An equally important report recently released by ALEC, "Unaccountable and Unaffordable," tracked the public pension obligations of each state. "Unfunded state pension liabilities total $8.28 trillion or just under $25,000 for every man, woman and child in the United States," the report began, citing the unprecedented nature of public pension indebtedness. Most of the damage, the report continued, was a result of a decrease in what's called the risk-free discount rate, which had been caused by the decrease in U.S. Treasury note yields.

The reason this matters to taxpayers, the report said, is simple. "State governments are obligated, often by contract and state constitutional law, to make these pension payments regardless of economic conditions. As these pension payments continue to grow, revenue that could have gone towards tax relief or essential services like public safety and education is spent paying off these liabilities instead."

The five states with the lowest unfunded liabilities per capita, according to the ALEC report, were Tennessee ($8,511), Indiana ($10,000), Nebraska ($13,370), Florida ($14,062) and Idaho ($15,918).

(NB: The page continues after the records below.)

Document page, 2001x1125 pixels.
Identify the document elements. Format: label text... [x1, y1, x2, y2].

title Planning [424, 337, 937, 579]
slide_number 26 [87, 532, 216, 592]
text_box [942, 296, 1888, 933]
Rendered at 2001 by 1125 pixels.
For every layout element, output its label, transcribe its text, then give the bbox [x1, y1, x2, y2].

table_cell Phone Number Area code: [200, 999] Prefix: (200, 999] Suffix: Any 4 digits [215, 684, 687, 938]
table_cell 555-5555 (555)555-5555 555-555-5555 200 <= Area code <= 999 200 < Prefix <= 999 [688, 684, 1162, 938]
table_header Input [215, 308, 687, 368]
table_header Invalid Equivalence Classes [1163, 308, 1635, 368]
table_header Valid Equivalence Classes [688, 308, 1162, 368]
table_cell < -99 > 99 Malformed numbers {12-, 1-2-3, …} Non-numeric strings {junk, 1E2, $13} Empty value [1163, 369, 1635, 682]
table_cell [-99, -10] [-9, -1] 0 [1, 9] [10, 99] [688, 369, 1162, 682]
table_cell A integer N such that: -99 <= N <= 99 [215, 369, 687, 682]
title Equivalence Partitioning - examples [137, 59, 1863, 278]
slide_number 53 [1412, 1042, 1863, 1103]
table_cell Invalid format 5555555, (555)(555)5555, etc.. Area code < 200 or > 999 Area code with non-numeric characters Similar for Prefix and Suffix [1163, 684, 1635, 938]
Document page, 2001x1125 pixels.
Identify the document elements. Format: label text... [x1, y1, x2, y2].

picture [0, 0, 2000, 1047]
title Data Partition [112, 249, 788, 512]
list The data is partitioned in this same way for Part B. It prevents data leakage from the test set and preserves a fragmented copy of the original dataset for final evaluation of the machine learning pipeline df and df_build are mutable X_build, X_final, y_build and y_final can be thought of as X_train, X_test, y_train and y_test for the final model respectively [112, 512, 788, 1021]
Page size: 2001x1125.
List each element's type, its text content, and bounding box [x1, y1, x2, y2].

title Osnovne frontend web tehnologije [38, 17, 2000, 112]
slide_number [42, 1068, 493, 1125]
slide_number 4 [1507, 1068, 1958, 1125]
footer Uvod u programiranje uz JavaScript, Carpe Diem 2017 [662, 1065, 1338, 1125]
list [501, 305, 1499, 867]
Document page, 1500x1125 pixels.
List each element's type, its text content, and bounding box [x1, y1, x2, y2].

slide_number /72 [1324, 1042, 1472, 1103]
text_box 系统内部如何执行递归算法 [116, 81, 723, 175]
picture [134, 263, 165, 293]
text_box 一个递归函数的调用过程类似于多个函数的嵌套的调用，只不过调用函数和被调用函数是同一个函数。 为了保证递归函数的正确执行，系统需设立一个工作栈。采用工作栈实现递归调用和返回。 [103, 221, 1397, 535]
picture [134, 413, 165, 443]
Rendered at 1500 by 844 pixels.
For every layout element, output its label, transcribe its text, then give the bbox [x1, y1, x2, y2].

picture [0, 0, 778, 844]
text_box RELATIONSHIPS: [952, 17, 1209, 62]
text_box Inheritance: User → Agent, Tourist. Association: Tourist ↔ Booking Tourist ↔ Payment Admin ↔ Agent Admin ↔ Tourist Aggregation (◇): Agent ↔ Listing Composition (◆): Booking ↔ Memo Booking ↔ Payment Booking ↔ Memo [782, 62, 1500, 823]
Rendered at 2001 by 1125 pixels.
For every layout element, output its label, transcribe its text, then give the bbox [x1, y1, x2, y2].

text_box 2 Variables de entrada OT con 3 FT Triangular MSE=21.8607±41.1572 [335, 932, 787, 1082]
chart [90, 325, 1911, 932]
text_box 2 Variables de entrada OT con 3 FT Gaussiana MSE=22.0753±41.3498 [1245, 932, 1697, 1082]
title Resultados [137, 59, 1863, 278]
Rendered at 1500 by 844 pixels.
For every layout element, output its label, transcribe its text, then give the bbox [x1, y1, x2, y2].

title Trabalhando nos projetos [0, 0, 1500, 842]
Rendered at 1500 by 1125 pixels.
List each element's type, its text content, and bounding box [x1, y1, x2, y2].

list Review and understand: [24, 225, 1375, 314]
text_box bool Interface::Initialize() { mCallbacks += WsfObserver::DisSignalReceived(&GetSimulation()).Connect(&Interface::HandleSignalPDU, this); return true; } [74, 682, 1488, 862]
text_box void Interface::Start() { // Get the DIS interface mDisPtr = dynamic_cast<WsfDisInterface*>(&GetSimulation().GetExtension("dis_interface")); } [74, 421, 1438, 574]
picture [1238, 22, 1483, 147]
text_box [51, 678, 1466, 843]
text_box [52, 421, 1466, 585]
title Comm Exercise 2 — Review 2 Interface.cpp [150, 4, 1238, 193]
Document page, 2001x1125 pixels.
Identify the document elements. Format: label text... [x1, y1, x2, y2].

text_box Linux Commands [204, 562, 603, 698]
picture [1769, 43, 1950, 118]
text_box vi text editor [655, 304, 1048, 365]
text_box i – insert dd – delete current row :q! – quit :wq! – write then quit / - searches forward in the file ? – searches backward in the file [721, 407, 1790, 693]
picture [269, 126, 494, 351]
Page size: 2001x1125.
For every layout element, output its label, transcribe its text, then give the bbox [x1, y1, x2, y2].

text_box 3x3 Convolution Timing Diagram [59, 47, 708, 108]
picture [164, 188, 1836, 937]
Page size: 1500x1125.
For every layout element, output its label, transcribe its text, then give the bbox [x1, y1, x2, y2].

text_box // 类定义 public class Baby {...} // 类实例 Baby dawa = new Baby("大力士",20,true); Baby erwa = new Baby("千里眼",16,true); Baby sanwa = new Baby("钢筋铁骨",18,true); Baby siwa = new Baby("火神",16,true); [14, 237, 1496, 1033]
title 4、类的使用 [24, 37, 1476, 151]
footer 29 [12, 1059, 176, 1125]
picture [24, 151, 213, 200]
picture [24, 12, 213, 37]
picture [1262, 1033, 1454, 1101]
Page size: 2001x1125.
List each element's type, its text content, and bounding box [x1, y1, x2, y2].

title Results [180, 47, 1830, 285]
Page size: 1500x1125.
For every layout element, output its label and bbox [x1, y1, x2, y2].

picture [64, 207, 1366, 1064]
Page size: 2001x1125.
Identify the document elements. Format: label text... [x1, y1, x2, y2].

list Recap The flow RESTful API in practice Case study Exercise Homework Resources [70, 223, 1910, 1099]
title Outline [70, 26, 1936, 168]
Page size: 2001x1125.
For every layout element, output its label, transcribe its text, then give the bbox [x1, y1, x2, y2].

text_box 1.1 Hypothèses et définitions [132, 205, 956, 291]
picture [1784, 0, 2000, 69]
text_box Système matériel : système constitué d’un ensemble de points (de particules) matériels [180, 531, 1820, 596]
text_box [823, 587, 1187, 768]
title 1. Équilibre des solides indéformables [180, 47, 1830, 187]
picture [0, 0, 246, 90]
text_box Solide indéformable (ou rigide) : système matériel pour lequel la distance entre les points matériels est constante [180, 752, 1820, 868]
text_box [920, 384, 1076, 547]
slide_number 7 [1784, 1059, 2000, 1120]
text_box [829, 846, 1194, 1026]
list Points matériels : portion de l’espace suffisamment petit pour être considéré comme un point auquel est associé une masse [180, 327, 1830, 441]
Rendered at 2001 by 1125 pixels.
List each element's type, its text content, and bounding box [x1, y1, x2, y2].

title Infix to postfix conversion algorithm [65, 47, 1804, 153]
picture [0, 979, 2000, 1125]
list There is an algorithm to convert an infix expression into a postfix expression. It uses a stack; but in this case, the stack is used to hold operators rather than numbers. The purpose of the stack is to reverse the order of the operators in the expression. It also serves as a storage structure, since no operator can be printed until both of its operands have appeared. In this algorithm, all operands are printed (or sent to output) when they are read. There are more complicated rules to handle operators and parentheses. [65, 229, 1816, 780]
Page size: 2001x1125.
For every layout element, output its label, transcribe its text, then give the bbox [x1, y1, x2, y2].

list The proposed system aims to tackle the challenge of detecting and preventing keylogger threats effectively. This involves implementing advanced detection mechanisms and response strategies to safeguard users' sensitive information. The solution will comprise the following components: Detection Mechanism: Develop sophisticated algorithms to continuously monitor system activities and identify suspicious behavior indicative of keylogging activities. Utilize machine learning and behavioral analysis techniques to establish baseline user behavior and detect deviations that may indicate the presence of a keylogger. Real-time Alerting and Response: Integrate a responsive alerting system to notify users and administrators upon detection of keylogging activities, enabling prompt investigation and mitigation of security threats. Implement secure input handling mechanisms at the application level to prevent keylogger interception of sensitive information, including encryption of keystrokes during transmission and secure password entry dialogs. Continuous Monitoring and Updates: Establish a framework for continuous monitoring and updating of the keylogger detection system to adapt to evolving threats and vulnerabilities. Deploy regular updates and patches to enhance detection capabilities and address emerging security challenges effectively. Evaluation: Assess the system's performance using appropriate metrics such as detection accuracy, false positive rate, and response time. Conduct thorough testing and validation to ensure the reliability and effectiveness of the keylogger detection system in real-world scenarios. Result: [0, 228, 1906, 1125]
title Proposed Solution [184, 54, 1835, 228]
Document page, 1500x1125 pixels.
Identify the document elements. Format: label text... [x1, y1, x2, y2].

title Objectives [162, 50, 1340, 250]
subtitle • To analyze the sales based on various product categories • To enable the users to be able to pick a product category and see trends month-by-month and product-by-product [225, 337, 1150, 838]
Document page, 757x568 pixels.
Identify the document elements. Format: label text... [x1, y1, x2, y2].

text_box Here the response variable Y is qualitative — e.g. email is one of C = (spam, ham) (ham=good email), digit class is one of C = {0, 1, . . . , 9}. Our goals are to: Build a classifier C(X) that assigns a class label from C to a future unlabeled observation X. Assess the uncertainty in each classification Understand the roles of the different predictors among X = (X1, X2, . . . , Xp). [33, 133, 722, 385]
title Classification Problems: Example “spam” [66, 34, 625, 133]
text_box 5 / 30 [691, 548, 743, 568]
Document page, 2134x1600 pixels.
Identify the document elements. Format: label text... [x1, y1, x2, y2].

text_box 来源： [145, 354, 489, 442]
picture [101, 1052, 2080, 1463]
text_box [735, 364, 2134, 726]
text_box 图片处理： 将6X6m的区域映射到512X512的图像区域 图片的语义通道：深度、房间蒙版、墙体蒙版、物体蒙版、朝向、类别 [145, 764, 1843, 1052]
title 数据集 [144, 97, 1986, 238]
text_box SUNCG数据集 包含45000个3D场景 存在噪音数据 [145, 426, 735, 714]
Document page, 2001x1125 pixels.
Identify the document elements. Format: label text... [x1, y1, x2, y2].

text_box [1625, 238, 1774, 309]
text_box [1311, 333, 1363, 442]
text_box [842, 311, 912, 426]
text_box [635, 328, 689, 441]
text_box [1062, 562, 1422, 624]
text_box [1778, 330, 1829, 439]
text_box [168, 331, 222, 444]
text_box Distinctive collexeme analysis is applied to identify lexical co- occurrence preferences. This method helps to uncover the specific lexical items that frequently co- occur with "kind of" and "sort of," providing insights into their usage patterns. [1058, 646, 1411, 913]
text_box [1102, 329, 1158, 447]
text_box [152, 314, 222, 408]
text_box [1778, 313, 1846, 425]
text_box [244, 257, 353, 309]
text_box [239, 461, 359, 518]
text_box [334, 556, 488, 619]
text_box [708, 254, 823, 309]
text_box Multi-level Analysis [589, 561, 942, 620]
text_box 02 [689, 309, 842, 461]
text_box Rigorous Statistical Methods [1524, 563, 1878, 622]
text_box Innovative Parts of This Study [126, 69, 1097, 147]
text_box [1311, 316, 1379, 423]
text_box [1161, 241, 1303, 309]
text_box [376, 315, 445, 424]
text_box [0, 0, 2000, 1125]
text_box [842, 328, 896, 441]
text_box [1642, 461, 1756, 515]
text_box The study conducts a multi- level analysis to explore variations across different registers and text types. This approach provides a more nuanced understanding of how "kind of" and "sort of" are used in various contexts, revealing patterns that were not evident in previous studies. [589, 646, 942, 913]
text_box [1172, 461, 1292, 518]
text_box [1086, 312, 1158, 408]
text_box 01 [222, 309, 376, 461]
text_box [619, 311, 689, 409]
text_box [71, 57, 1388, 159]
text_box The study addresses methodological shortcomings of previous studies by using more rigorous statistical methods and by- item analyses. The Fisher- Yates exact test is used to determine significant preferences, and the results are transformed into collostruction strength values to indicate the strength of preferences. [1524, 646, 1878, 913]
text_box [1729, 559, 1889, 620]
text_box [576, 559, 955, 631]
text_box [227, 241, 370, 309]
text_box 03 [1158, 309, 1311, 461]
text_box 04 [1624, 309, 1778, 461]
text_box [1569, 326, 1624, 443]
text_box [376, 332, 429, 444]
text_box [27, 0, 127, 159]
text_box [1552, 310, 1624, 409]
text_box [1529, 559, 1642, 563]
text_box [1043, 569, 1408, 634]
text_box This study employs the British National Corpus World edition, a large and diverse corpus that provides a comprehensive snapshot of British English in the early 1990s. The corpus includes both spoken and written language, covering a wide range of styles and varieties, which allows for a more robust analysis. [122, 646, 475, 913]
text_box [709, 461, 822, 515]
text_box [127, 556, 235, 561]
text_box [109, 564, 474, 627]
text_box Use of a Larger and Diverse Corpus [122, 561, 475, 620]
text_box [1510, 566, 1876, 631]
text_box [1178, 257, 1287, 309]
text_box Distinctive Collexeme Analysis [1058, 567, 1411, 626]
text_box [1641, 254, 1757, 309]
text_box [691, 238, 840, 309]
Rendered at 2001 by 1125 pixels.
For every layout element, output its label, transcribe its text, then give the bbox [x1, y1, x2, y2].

The states with the highest unfunded
liabilities per capita included the usual suspects: California ($38,713), New Jersey
($39,849), Connecticut ($40,427) and Illinois ($41,656). Hawaii and Alaska also
fared miserably.

New Jersey's total risk-free unfunded liabilities are over $370 billion, New York has $508 billion, and California's is an astonishing $1.5 trillion, the report revealed. Good things to know when planning a move.

New Jersey has the further distinction of having some of the worst funding ratios (the ratio of assets to liabilities), one measurement of a pension plan's health, according to ALEC. It doesn't help matters that public pension retirees are also living longer than anyone could have anticipated.

How did this man-made economic crisis happen? "In New Jersey, the tax recipients are more organized than the taxpayers," a public pension reformer in New Jersey once said.

Former New Jersey Governor Chris Christie had this to say about the system he once tried to reform. "One state retiree, 49 years old, paid, over the course of his entire career, a total of $124,000 towards his retirement pension and health benefits," Christie said. "What will we pay him? $3.3 million in pension payments over his life and nearly $500,000 for health care benefits—a total of $3.8 million on a $120,000 investment."

That's not just bad math, numbers like that. It's bad faith that has led to such
public pension excesses. Thankfully, many states are engaged in constructive pension and tax reform and managing their economic affairs responsibly and capably. Thanks to the United Van Lines and ALEC reports, it's never been easier to separate the responsible and not so responsible state leaders.

The message is clear: If you care about your future, don't plan on moving anywhere without these reports. The taxes, debt and obligations you're about to inherit when you move to a new state matter.